● **WHAT THE EXERCISE ASKS**:
Below are records to repeat exactly. Omit the pictures from the copy.

● **DATASET CONTENT**:
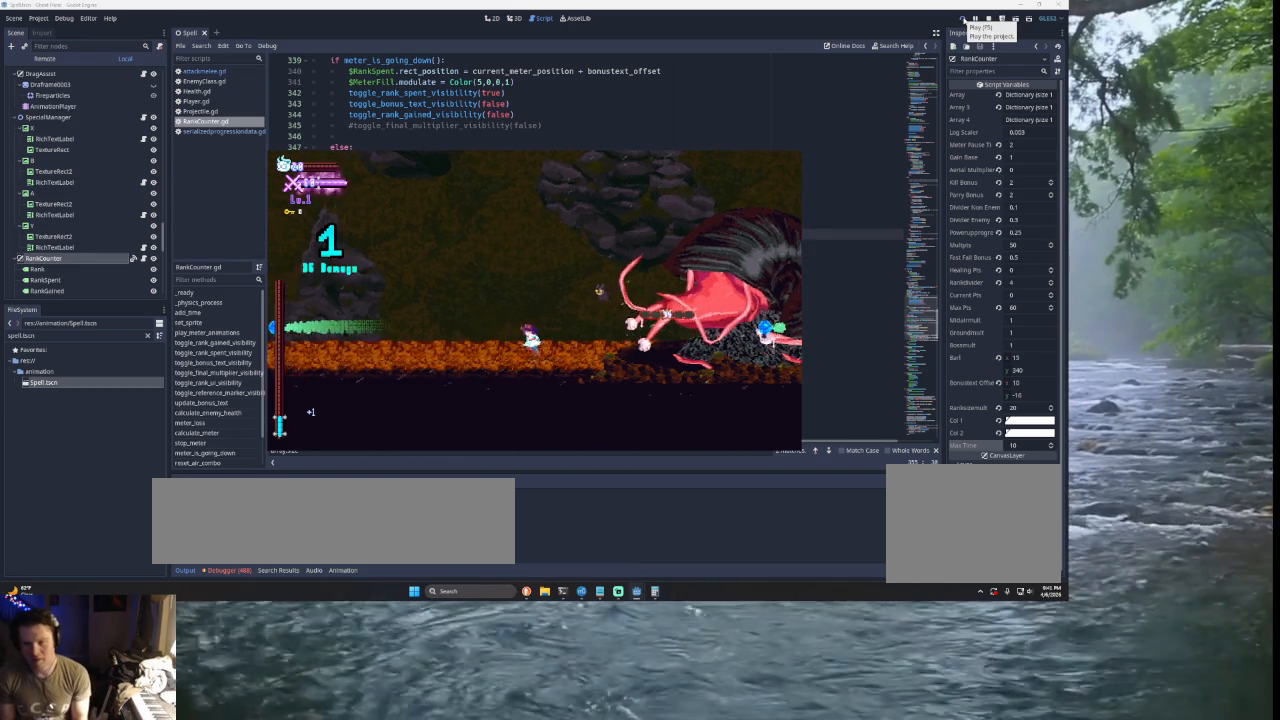
{"buttons": [], "left_stick": "left", "right_stick": "center", "events": [[67, "TRIANGLE", "down"], [400, "TRIANGLE", "up"]]}
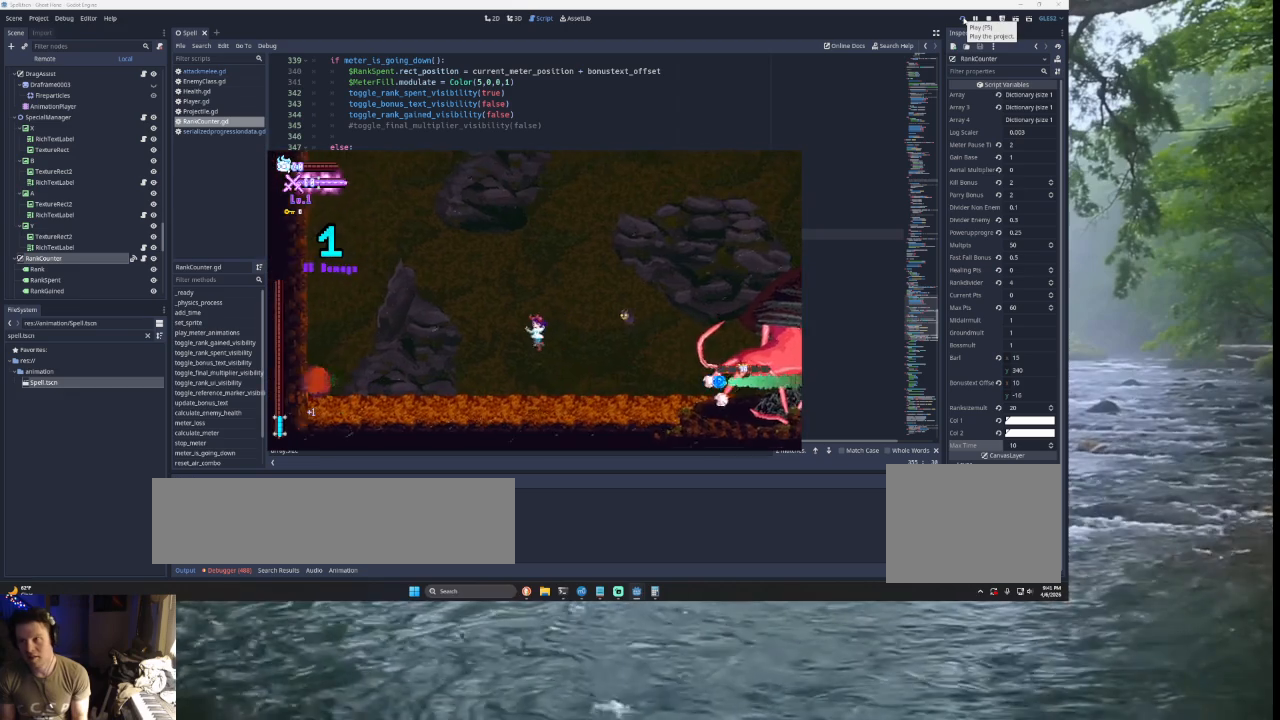
{"buttons": ["TRIANGLE"], "left_stick": "left", "right_stick": "center", "events": [[400, "TRIANGLE", "down"]]}
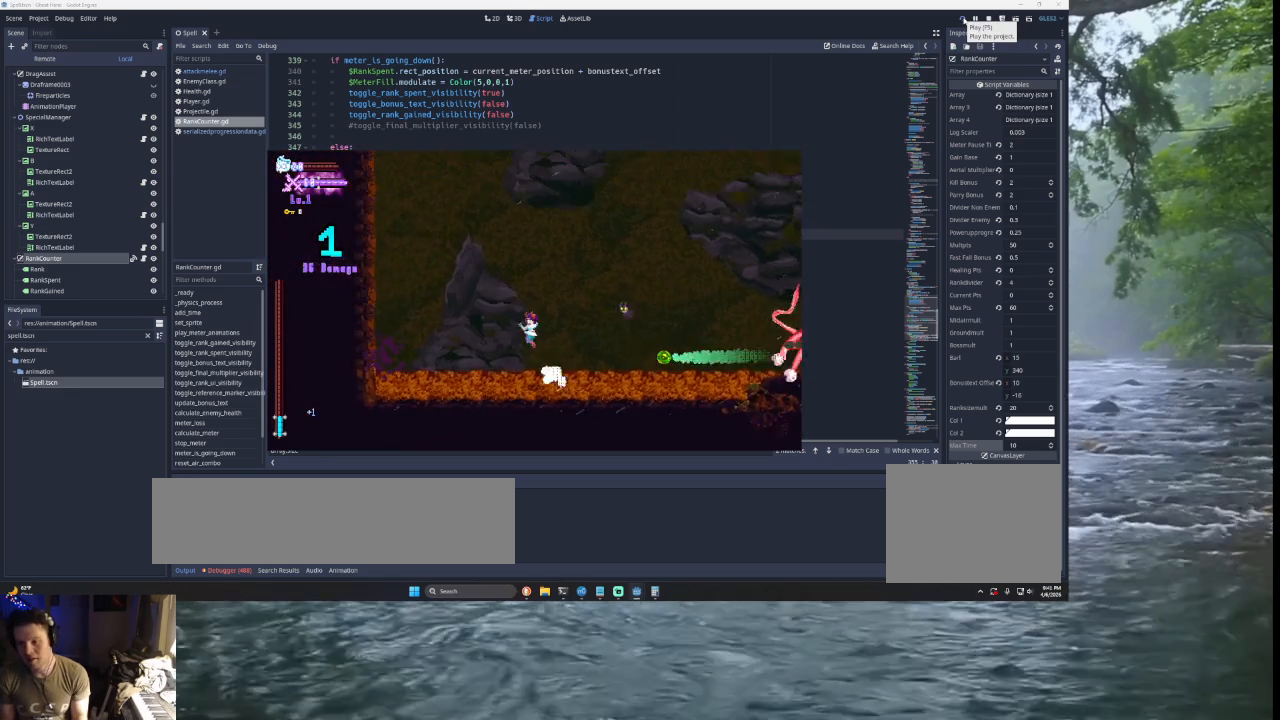
{"buttons": [], "left_stick": "right", "right_stick": "center", "events": [[67, "left_stick", "center"], [133, "TRIANGLE", "up"], [133, "left_stick", "right"], [200, "TRIANGLE", "down"], [367, "TRIANGLE", "up"]]}
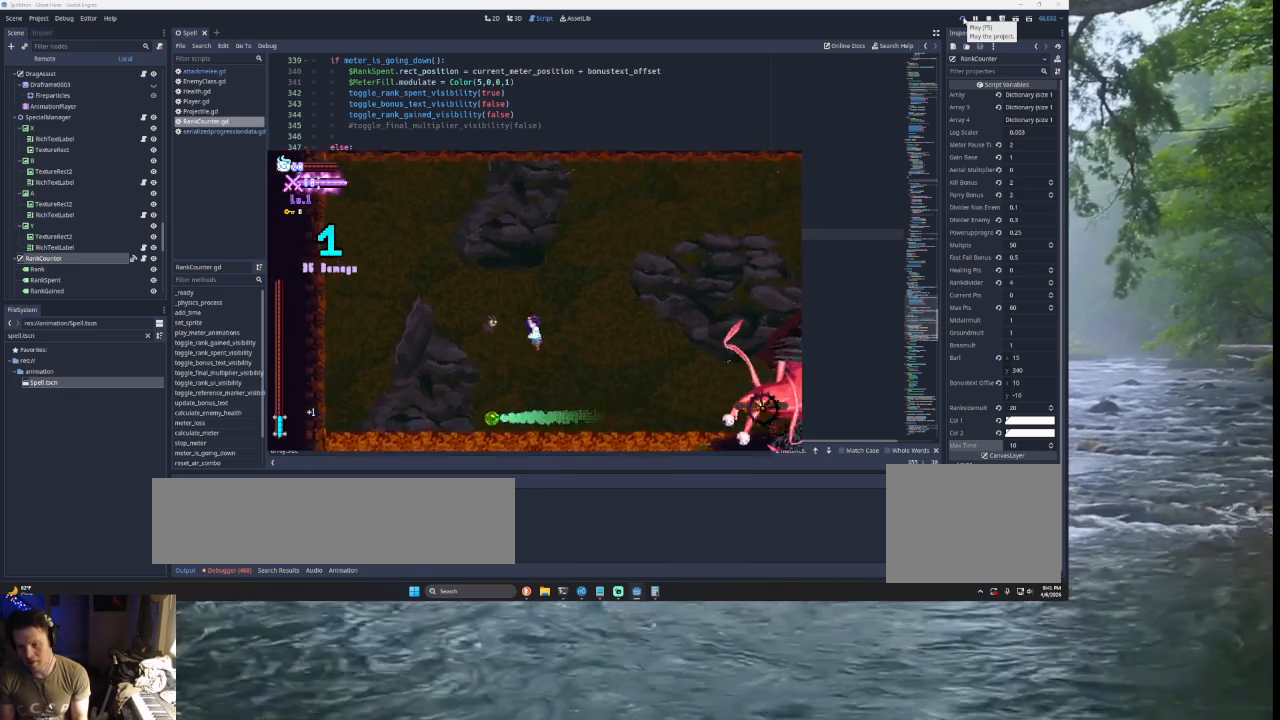
{"buttons": ["START"], "left_stick": "center", "right_stick": "center", "events": [[67, "left_stick", "center"], [133, "left_stick", "left"], [300, "left_stick", "right"], [500, "START", "down"], [500, "left_stick", "center"]]}
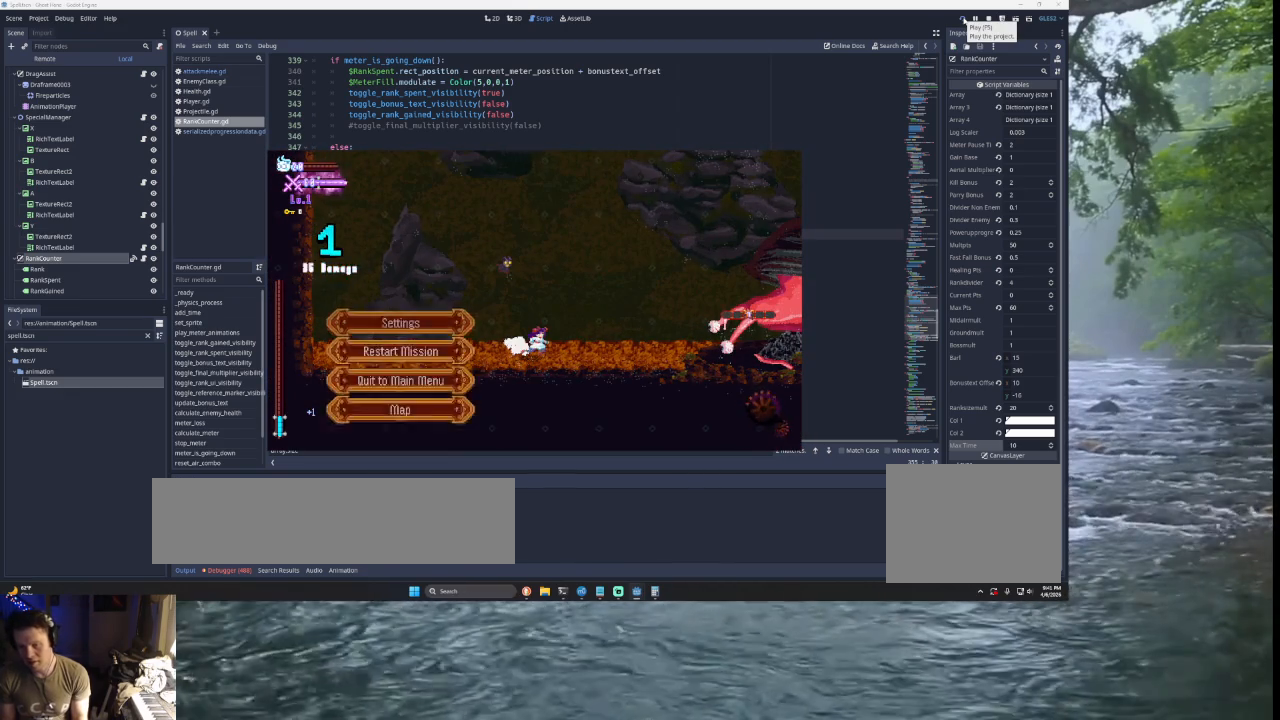
{"buttons": [], "left_stick": "center", "right_stick": "center", "events": [[100, "START", "up"]]}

● **ANSWER TO THIS TASK**:
{"buttons": [], "left_stick": "left", "right_stick": "center", "events": [[67, "TRIANGLE", "down"], [400, "TRIANGLE", "up"]]}
{"buttons": ["TRIANGLE"], "left_stick": "left", "right_stick": "center", "events": [[400, "TRIANGLE", "down"]]}
{"buttons": [], "left_stick": "right", "right_stick": "center", "events": [[67, "left_stick", "center"], [133, "TRIANGLE", "up"], [133, "left_stick", "right"], [200, "TRIANGLE", "down"], [367, "TRIANGLE", "up"]]}
{"buttons": ["START"], "left_stick": "center", "right_stick": "center", "events": [[67, "left_stick", "center"], [133, "left_stick", "left"], [300, "left_stick", "right"], [500, "START", "down"], [500, "left_stick", "center"]]}
{"buttons": [], "left_stick": "center", "right_stick": "center", "events": [[100, "START", "up"]]}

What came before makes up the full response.